Его организм, за много лет привыкший к строго соблюдаемым периодам отдыха, практически никогда не бунтовал в форме бессонницы или неожиданных пробуждений. В пять утра Попельский всегда погружался в каменное беспамятство, а ровно в полдень поднимал голову, болящую от сна и табачной духоты в спальне. Иногда он страдал от болей по причине ночных кошмаров, а точнее — утренних. Все эти наваждения перекатывались через уснувший разум Попельского, совершенно не делая ему ничего плохого, а первая же утренняя папироса прекрасно уничтожала всякую память о них. Правда, несколько раз в жизни ему случалось просыпаться утром по причине таких снов. И эти несколько случаев неожиданных пробуждений научили Попельского относиться к ночным кошмарам как к предупреждениям. Так было во время ссылки в России, когда банда мужиков — пьяных, бородатых и ошалевших от выпитого спирта — ворвалась на постоялый двор, в котором он сам отдыхал после карточной ночи, и рыжими от крови топорами начала выбивать в головах спящих царских офицеров особенные клинья. Так было в венские времена, когда обезумевший шахматист, проигравший ему в ходе партии собственную любовницу, ворвался в его несчастную студенческую комнатушку, вздымая в голых руках лист оконного стекла словно военный топор. Так же было и тогда, когда ему было лет десять, и он спал без задних ног в доме своей тетки, когда появился посланец с сообщением об отце, которого татарские бандиты забили цепами под Киевом
[196], и о матери, повесившейся на следующее же утро на киевском вокзале.Подобного рода сны всегда были вестниками приближающегося зла. Чаще всего в них участвовали некие звери, которые выходили из углов комнаты и, крутя длинными мордами, усаживались у него на груди. На сей же раз, чего никогда еще не случалось, ему приснилось известное ему лицо: в кошмаре появилась Рита. Склеившиеся волосы, отделенная от туловища голова, выковыряный глаз.

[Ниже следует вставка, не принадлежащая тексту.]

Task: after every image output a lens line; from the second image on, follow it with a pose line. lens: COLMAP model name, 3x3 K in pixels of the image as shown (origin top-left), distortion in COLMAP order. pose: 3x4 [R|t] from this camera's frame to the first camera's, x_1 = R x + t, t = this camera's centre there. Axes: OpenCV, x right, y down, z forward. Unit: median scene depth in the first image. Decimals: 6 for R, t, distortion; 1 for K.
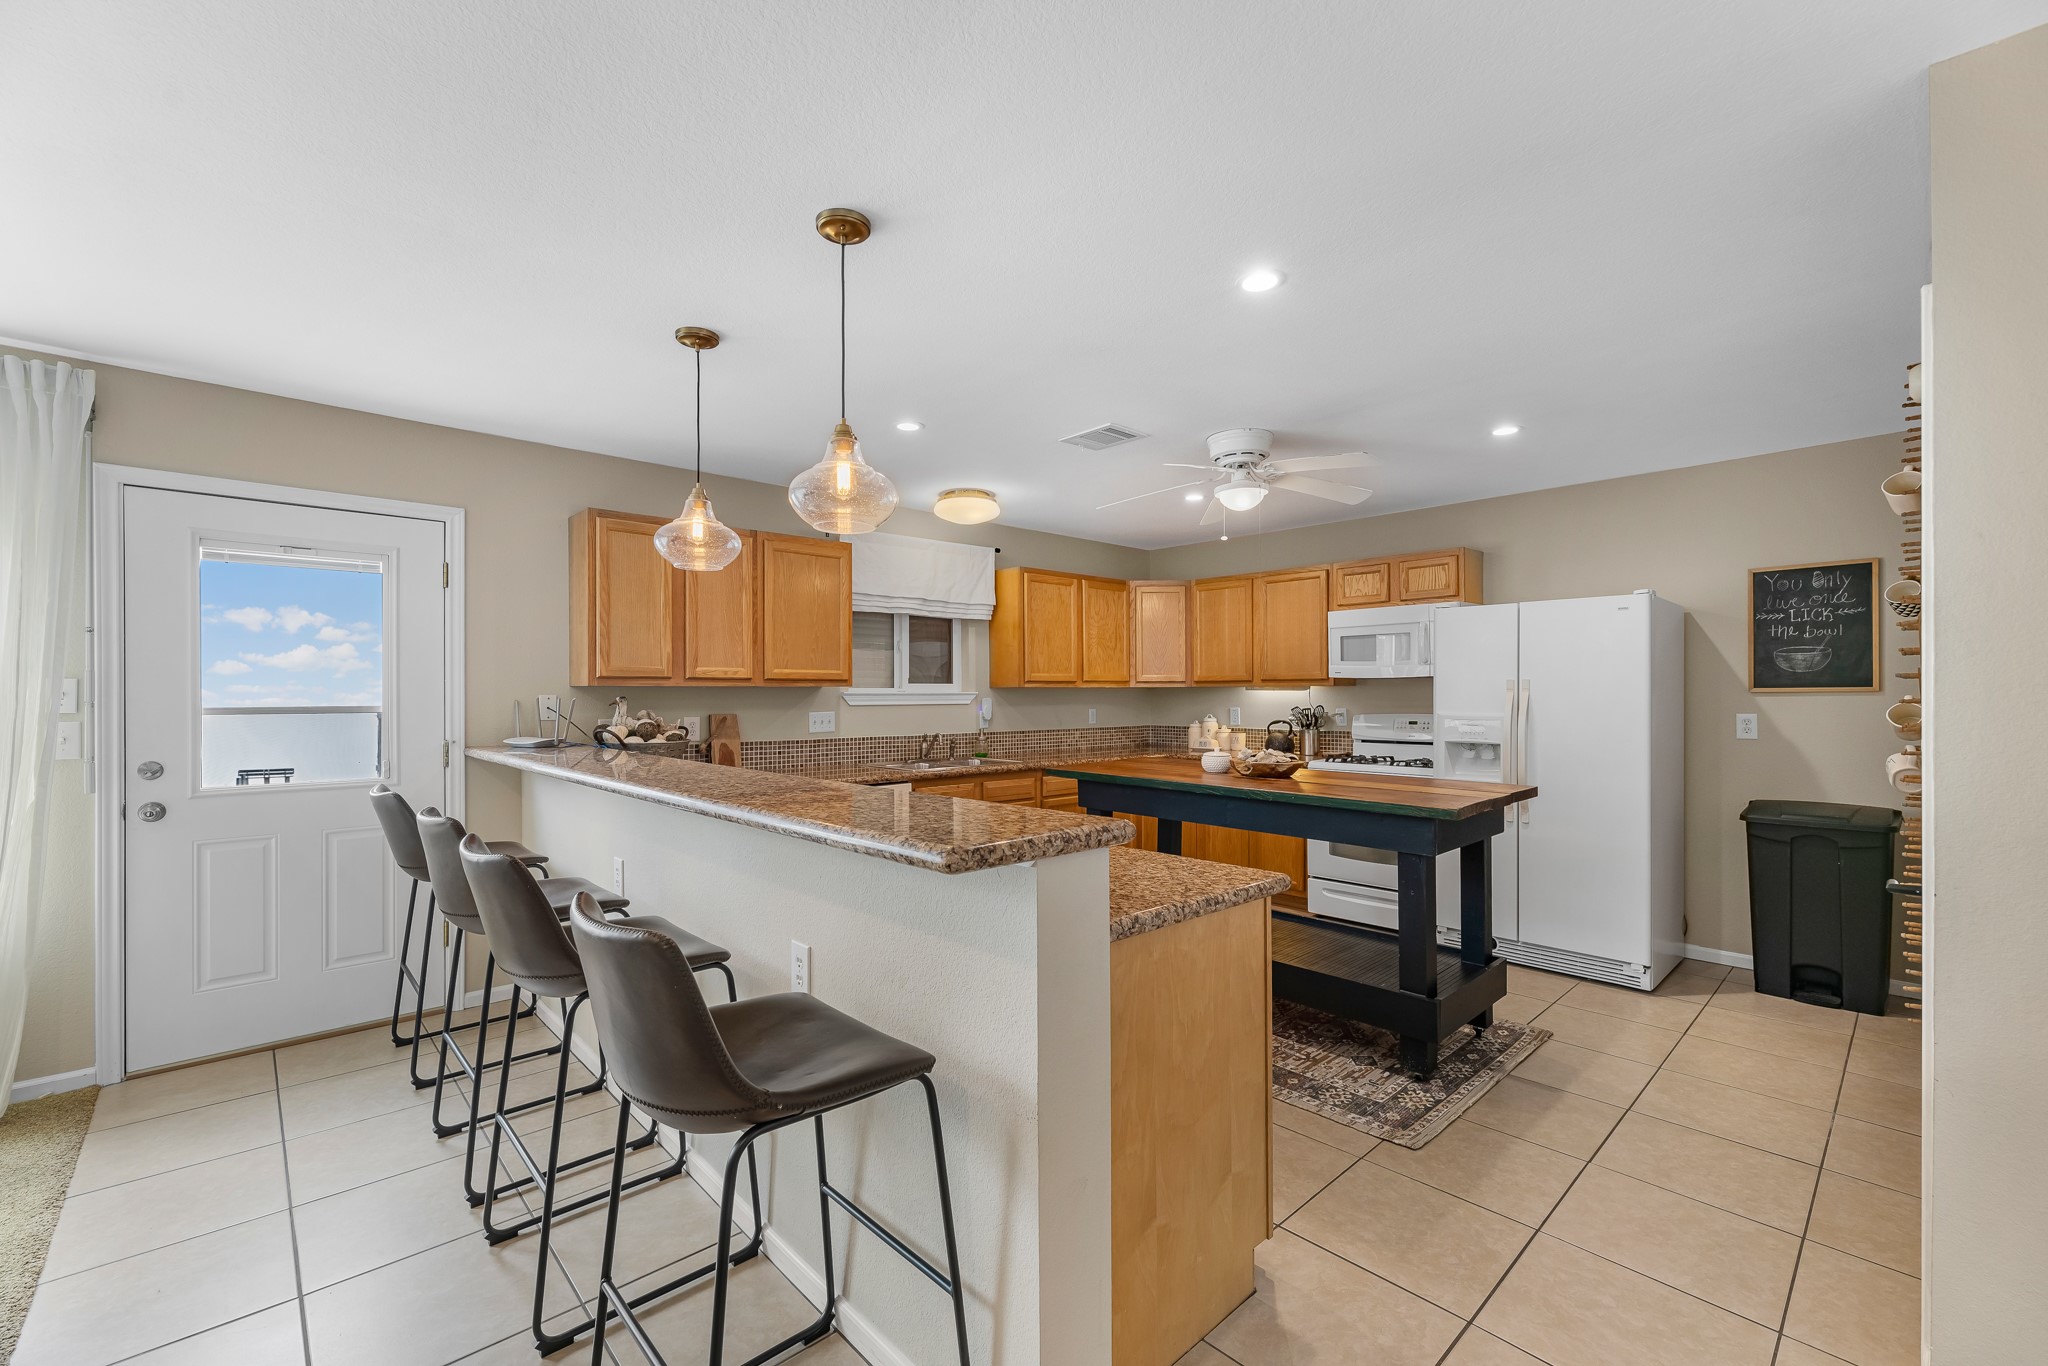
lens RADIAL K [[850.7, 0, 1037.2], [0, 850.7, 683.4], [0, 0, 1]] dist [0.002413, -0.002344]
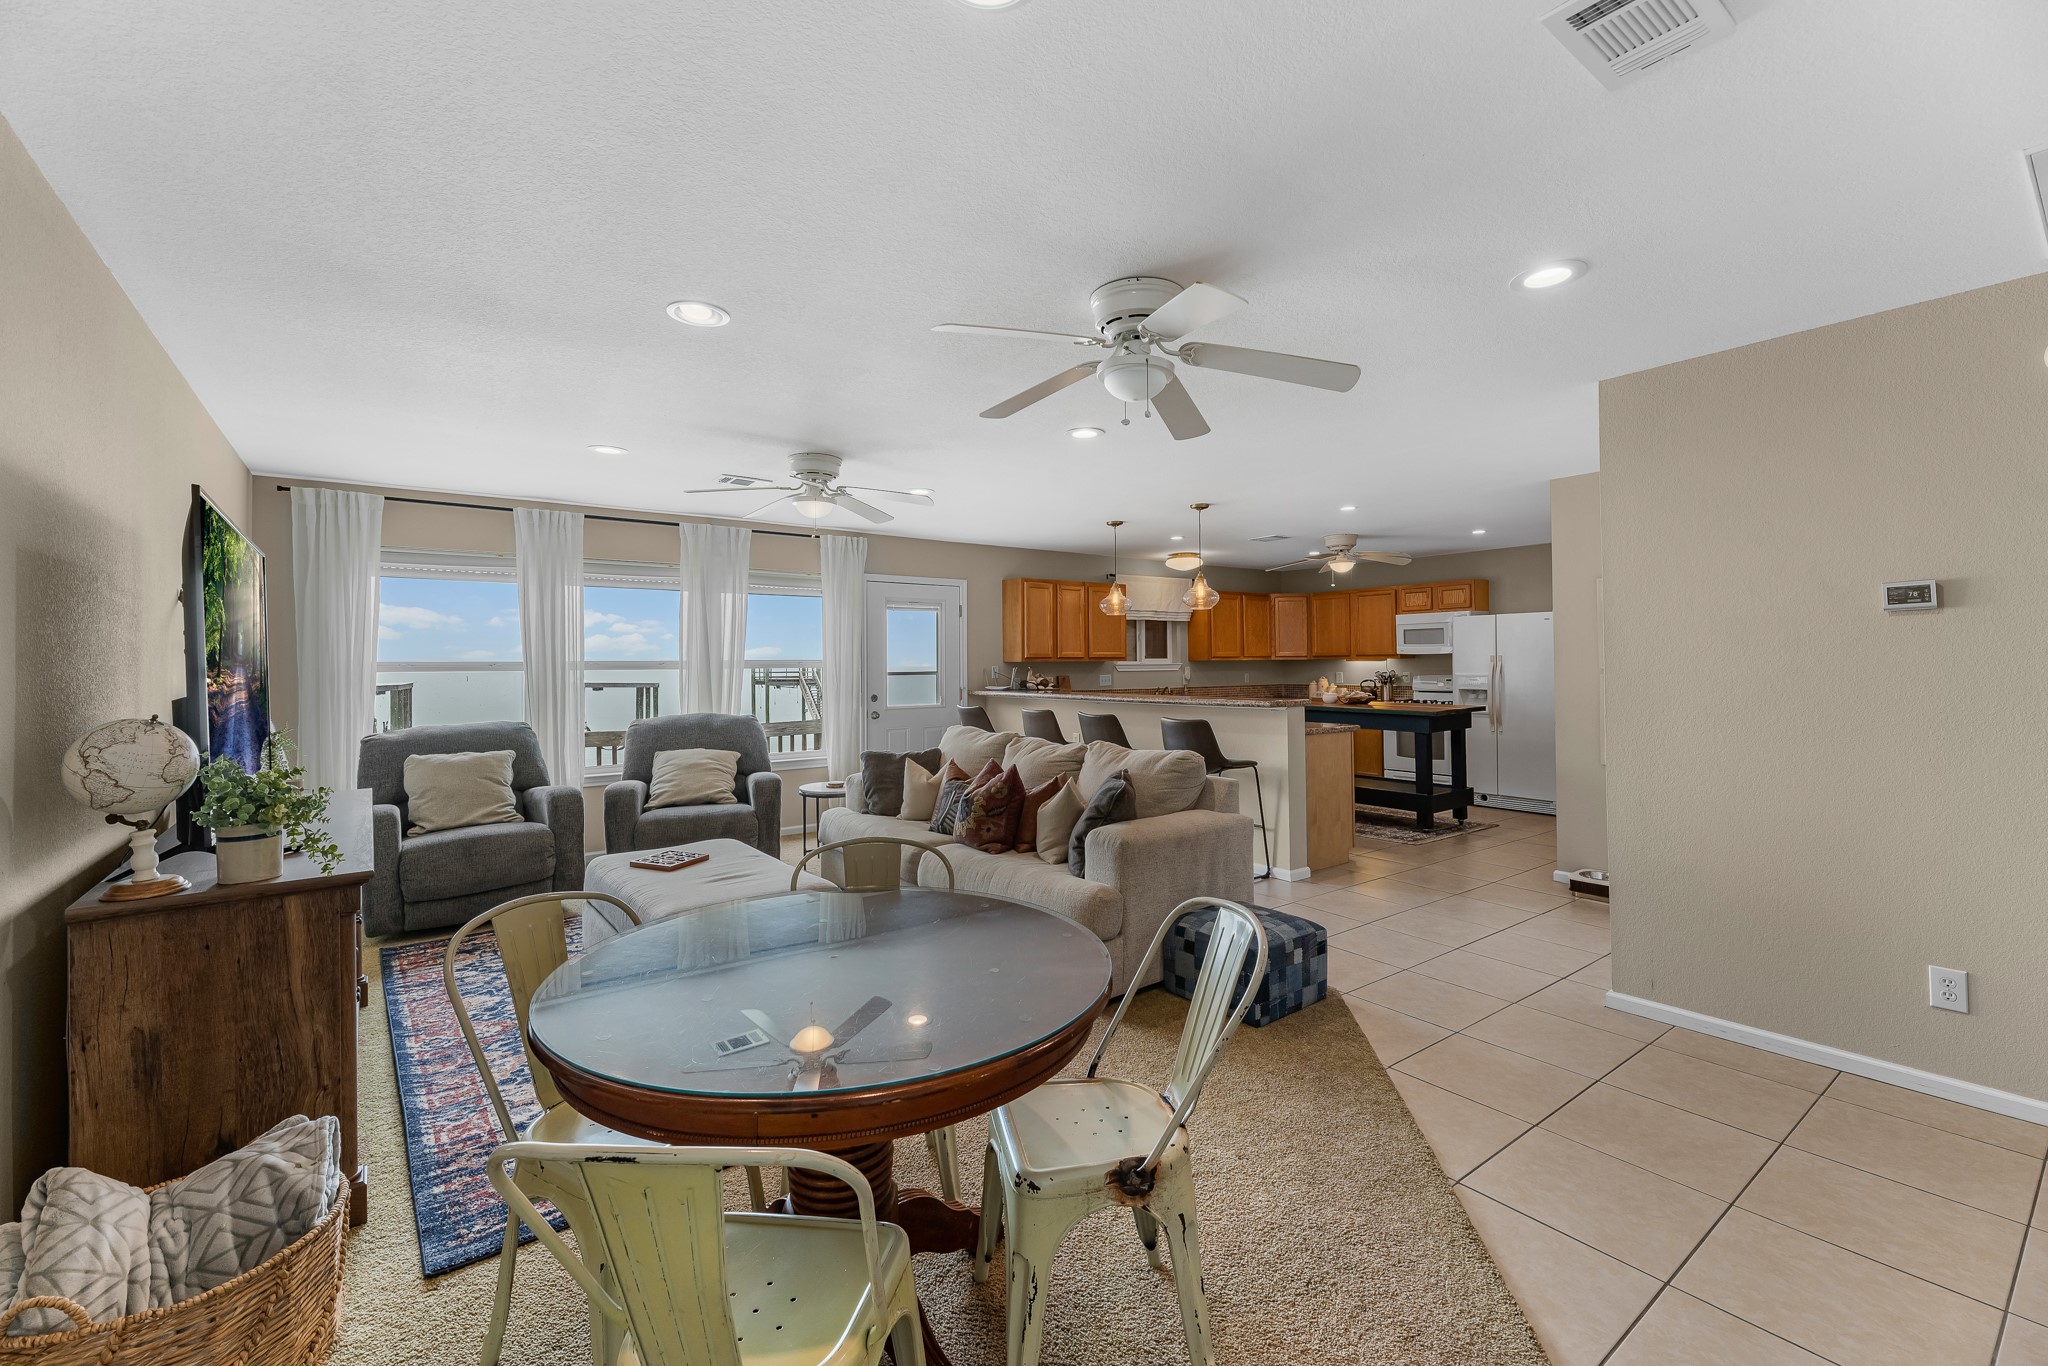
lens RADIAL K [[850.7, 0, 1022.0], [0, 850.7, 650.6], [0, 0, 1]] dist [0.002413, -0.002344]
pose [[0.992007, -0.007697, -0.125945, -0.223106], [0.007221, 0.999965, -0.004236, -0.014178], [0.125973, 0.003293, 0.992028, -0.941497]]
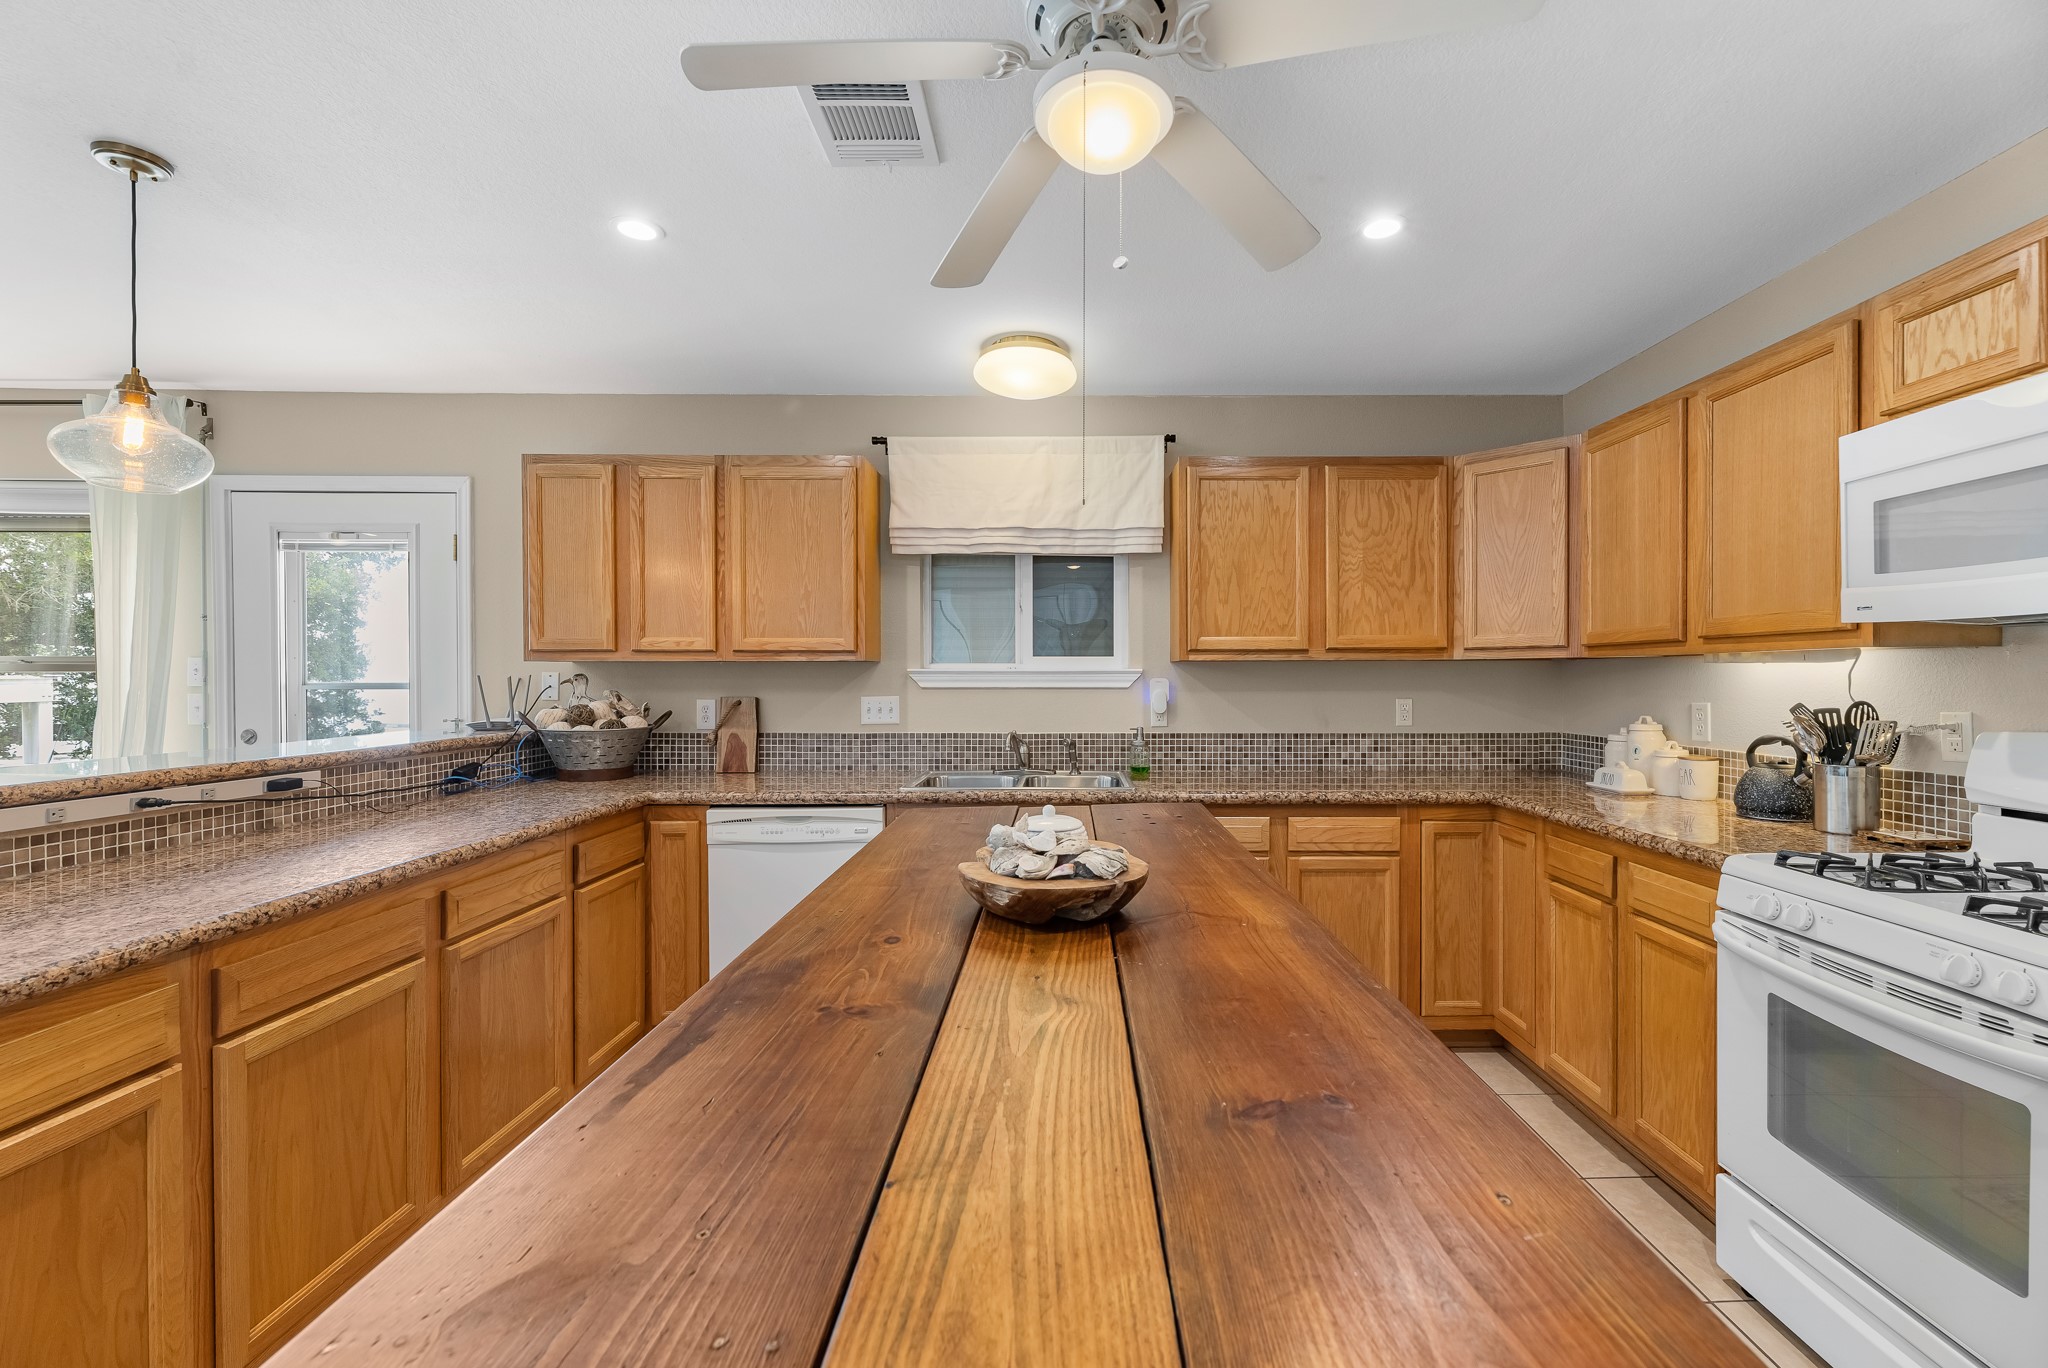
lens RADIAL K [[850.7, 0, 1120.1], [0, 850.7, 673.3], [0, 0, 1]] dist [0.002413, -0.002344]
pose [[0.745937, -0.000031, -0.666017, 0.432173], [0.007701, 0.999934, 0.008579, 0.010221], [0.665972, -0.011528, 0.745887, 0.657813]]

Попельский сорвался с кровати и начал одеваться. Он плюнул на одежду, которую приготовил — как и всегда перед отходом ко сну — на отдельной стойке. Он даже не глянул на сорочку и пиджак от костюма, к которым уже был подобран соответствующий галстук. Чтобы сэкономить время, которое так было бы потрачено на завязывание галстука и застегивание запонок, он набросил на пижаму верхнюю часть парадного мундира и застегнул его под самой шеей. С ботинками в руках и пальто, перевешенным через плечо, а так же в солнцезащитных очках комиссар выскочил из квартиры, забыв лишь шляпу.
Еще слыша возмущенные жалобы служанки и изумленные возгласы, издаваемые Леокадией, он вскочил в стоящий под домом "шевроле" и быстро поехал по Крашевского, после чего свернул вправо, на Словацкого. Молнией проехал мимо здания Главного Почтамта и Оссолиниума и свернул в Хоронжчызны. Люди, пьющие воду у старого фонтана на площади Домбровского, пялились на автомобиль с таким изумлением, словно тот был какой-то фантастической повозкой. На улице Сокола Попельский дал сигнал группе молодых людей, мешавших проезду, которые явно спешили в гимнастический зал. Молодежь разбежалась по сторонам с громкими и не очень-то доброжелательными комментариями. После этого Попельский свернул налево, на улицу Зиморовича, и увидал перед собой глыбу Товарной Биржи с бюстом Уейского
[197]. По Академической он промчал в один миг, обогнав фургон с углем. Проехал мимо "Шотландской" и памятника Фредры. И уже через секунду он тормозил на Зеленой 8, у гимназии Королевы Ядвиги [198].